Rüdiger Oppers – ein Leben zwischen Journalismus und gesellschaftlichem Engagement
Niklas SchmitzRüdiger Oppers – ein Leben zwischen Journalismus und gesellschaftlichem Engagement
Rüdiger Oppers, ehemaliger Chefredakteur der Neuen Ruhr Zeitung (NRZ), ist im Alter von 65 Jahren verstorben. Seine Karriere umfasste Journalismus, Unternehmenskommunikation und gesellschaftliches Engagement – sein Wirken hinterlässt Spuren in Medien und Behindertensport.
Geboren in Moers, begann Oppers seinen journalistischen Weg in der Lokalredaktion seiner Heimatstadt. Sein Vater, Heinz Oppers, war dort Stadtdirektor gewesen, doch Rüdiger schlug eine eigene Laufbahn in den Medien ein.

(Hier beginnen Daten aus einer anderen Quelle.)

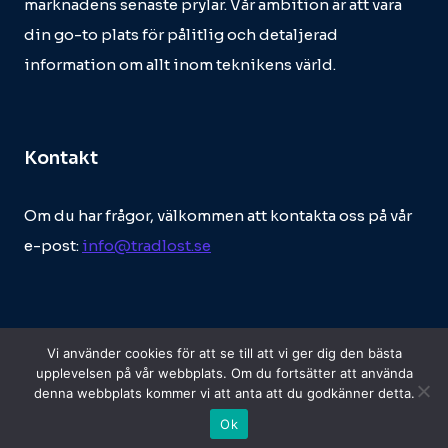
marknadens senaste prylar. Vår ambition är att vara
din go-to plats för pålitlig och detaljerad
information om allt inom teknikens värld.
Kontakt
Om du har frågor, välkommen att kontakta oss på vår
e-post:
info@tradlost.se
Vi använder cookies för att se till att vi ger dig den bästa
upplevelsen på vår webbplats. Om du fortsätter att använda
denna webbplats kommer vi att anta att du godkänner detta.
© 2026 Tradlost.se
Ok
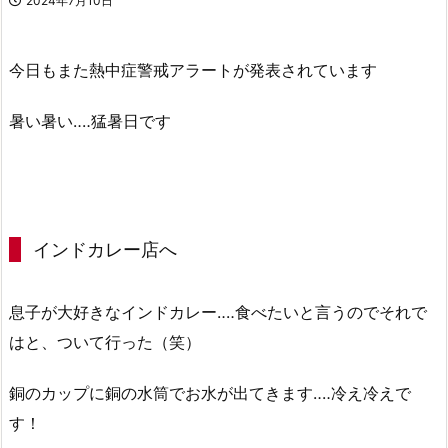
2024年7月10日
今日もまた熱中症警戒アラートが発表されています
暑い暑い‥‥猛暑日です
インドカレー店へ
息子が大好きなインドカレー‥‥食べたいと言うのでそれで
はと、ついて行った（笑）
銅のカップに銅の水筒でお水が出てきます‥‥冷え冷えで
す！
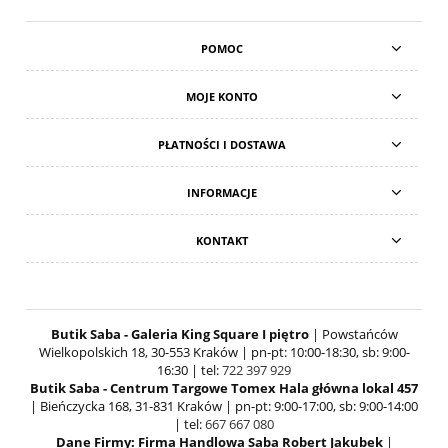
POMOC
MOJE KONTO
PŁATNOŚCI I DOSTAWA
INFORMACJE
KONTAKT
Butik Saba - Galeria King Square I piętro
| Powstańców
Wielkopolskich 18, 30-553 Kraków | pn-pt: 10:00-18:30, sb: 9:00-
16:30 | tel:
722 397 929
Butik Saba - Centrum Targowe Tomex Hala główna lokal 457
| Bieńczycka 168, 31-831 Kraków | pn-pt: 9:00-17:00, sb: 9:00-14:00
| tel:
667 667 080
Dane Firmy: Firma Handlowa Saba Robert Jakubek
|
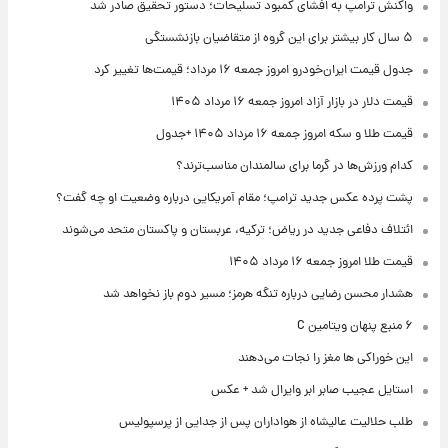
واکنش ترامپ به افشای کمبود تسلیحات؛ دستور تحقیق صادر شد
۵ سال کار بیشتر برای این گروه از متقاضیان بازنشستگی
جدول قیمت ایران‌خودرو امروز جمعه ۱۶ مرداد؛ قیمت‌ها تغییر کرد
قیمت دلار در بازار آزاد امروز جمعه ۱۶ مرداد ۱۴۰۵
قیمت طلا و سکه امروز جمعه ۱۶ مرداد ۱۴۰۵ +جدول
کدام ورزش‌ها در گرما برای سالمندان مناسب‌ترند؟
پشت پرده عکس جدید ترامپ؛ مقام آمریکایی درباره وضعیت او چه گفت؟
ائتلاف دفاعی جدید در ریاض؛ ترکیه، عربستان و پاکستان متحد می‌شوند
قیمت طلا امروز جمعه ۱۶ مرداد ۱۴۰۵
هشدار محسن رضایی درباره تنگه هرمز؛ مسیر دوم باز نخواهد شد
۶ منبع پنهان ویتامین C
این خوراکی ها مغز را نجات می‌دهند
استایل عجیب صابر ابر وایرال شد + عکس
طلب حلالیت عالیشاه از هواداران پس از جدایی از پرسپولیس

Anfang der 1980er-Jahre wechselte er zum WDR-Landesstudio und moderierte dort gemeinsam die Aktualitätensendung Aktuelle Stunde. 1998 wurde er unter dem damaligen Intendanten Fritz Pleitgen zum Unternehmenssprecher des Senders berufen.

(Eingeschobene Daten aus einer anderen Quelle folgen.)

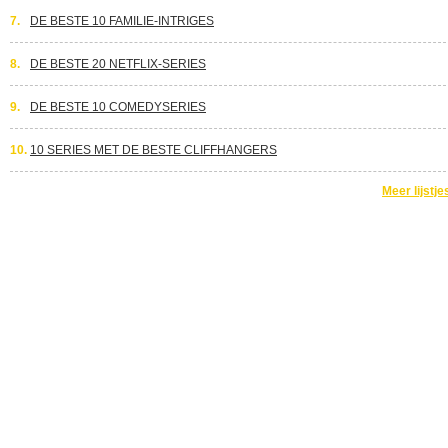
7.
DE BESTE 10 FAMILIE-INTRIGES
8.
DE BESTE 20 NETFLIX-SERIES
9.
DE BESTE 10 COMEDYSERIES
10.
10 SERIES MET DE BESTE CLIFFHANGERS
Meer lijstje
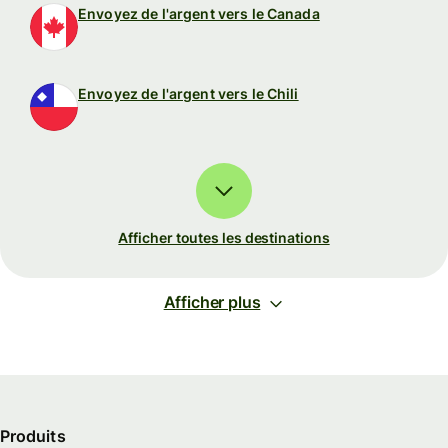
Envoyez de l'argent vers le Canada
Envoyez de l'argent vers le Chili
Afficher toutes les destinations
Afficher plus
Produits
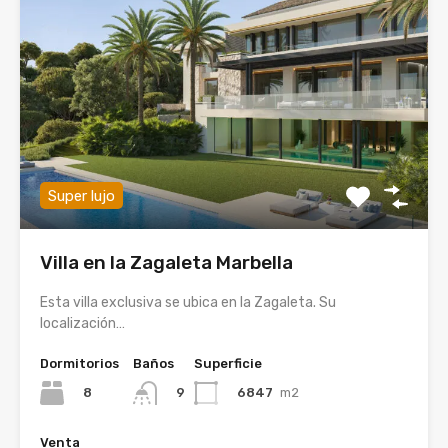
Super lujo
Villa en la Zagaleta Marbella
Esta villa exclusiva se ubica en la Zagaleta. Su
localización…
Dormitorios
Baños
Superficie
8
6847
m2
9
Venta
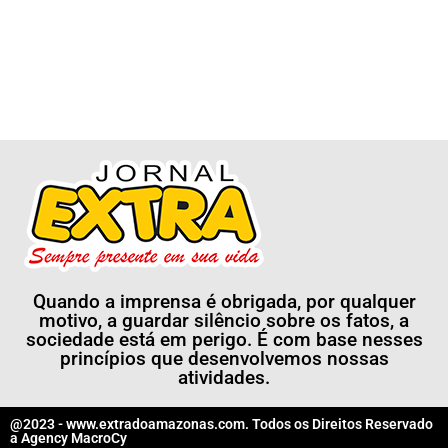
Quando a imprensa é obrigada, por qualquer
motivo, a guardar silêncio sobre os fatos, a
sociedade está em perigo. É com base nesses
princípios que desenvolvemos nossas
atividades.
@2023 - www.extradoamazonas.com. Todos os Direitos Reservado
a
Agency MacroCy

2007 ging Oppers zur NRZ, zunächst als Stellvertreter von Chefredakteur Dr. Richard Kiessler. Schon nach wenigen Monaten übernahm er selbst die Leitung und führte die Redaktion bis 2013. In dieser Zeit startete er eine Kinderseite und gründete den Verein Klartext für Kinder. Zudem verantwortete er die Fernsehprojekte des Verlages und berichtete über politische Themen sowie Angelegenheiten der katholischen Kirche. Über den Journalismus hinaus engagierte er sich in kulturellen Veranstaltungen wie dem Moerser Jazz-Festival.
Nach seinem Abschied von der NRZ arbeitete Oppers von 2014 bis 2016 als Sprecher für den Essener Chemiekonzern Evonik. 2023 wurde er zum Botschafter der Stiftung Behindertensport ernannt und erweiterte damit sein öffentliches Wirken.
Oppers' Karriere umfasste prägende Stationen in Regionalmedien, Unternehmenskommunikation und sozialen Initiativen. Seine Tätigkeiten bei der NRZ, dem WDR und später in ehrenamtlichen Funktionen zeugten von einem tiefen Engagement für Journalismus und gesellschaftliche Belange. Sein Wirken wird in vielen Bereichen in Erinnerung bleiben.